Tadmor was honored with two Festschriften, the first Ah, Assyria… Studies in Assyrian History and Ancient Near Eastern Historiography Presented to Hayim Tadmor, ed. M. Cogan and I. Ephʽal. Scripta Hierosolymitana 33 (Jerusalem: Magnes, 1991) and the second, dedicated also to his wife, the archaeologist Miriam Tadmor, Hayim and Miriam Tadmor Volume. Eretz Israel 27, ed. I. Eph`al, A. Ben-Tor, and P. Machinist (Jerusalem : The Israel Exploration Society, The Hebrew University, and The Israel Museum, 2003).

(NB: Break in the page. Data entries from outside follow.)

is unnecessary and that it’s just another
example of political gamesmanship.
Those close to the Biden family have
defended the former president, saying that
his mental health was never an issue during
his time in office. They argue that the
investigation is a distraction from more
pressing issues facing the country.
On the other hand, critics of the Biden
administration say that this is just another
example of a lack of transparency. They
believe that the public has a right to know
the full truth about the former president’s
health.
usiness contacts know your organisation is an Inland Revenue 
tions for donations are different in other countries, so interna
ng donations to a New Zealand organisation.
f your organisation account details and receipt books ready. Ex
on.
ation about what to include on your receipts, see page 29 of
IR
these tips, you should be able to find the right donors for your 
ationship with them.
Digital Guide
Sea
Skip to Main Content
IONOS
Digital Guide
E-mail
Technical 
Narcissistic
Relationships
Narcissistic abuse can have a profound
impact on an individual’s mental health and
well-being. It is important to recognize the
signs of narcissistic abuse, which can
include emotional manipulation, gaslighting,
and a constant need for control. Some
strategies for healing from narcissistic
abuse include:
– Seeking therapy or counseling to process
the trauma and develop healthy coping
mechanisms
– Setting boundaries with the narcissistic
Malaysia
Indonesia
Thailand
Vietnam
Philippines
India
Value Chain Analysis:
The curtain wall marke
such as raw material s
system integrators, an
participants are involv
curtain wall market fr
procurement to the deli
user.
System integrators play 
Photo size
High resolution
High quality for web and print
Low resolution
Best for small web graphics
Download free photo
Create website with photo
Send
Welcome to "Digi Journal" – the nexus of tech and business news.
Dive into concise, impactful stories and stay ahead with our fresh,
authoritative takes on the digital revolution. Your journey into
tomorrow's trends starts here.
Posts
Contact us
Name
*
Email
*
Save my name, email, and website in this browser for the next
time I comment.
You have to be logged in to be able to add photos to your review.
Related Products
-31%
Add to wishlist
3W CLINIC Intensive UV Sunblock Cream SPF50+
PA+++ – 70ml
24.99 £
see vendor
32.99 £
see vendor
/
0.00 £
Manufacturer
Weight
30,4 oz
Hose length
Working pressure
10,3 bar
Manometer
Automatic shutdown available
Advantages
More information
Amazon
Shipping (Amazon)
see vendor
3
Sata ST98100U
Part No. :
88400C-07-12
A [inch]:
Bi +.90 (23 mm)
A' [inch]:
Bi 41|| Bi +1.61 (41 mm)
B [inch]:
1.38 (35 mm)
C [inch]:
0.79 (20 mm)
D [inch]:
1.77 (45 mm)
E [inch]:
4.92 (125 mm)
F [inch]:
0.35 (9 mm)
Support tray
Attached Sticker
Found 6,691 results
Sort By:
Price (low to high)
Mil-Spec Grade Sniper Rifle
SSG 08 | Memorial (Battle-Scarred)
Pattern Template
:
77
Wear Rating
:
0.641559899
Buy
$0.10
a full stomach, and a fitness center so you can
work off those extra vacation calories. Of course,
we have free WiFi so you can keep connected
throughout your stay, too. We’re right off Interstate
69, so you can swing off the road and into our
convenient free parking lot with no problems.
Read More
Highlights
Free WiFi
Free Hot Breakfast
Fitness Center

He was also an honorary member of the American Oriental Society, a Fellow at the Annenberg Research Institute (now the Center for Advanced Judaic Studies of the University of Pennsylvania ) and a recipient of the Rothschild Prize in Humanities (2000). Most recently, he was honored by the Israel Academy with a symposium on “Assyrian Royal Inscriptions: History, Historiography and Ideology” (November 20, 2003 ).
Above all, Tadmor was a lively and colorful player on the Biblical and Ancient Near Eastern scene who was beloved by colleagues and numerous students whom he inspired, many of whom are today leading scholars of Biblical and Mesopotamian history and literature in Israel and elsewhere.
Hayim Tadmor is survived by his wife, Miriam, their children David and Naomi, and four grandchildren.
Further biographical information and lists of publications can be found in Prof. Tadmor’s Festschriften.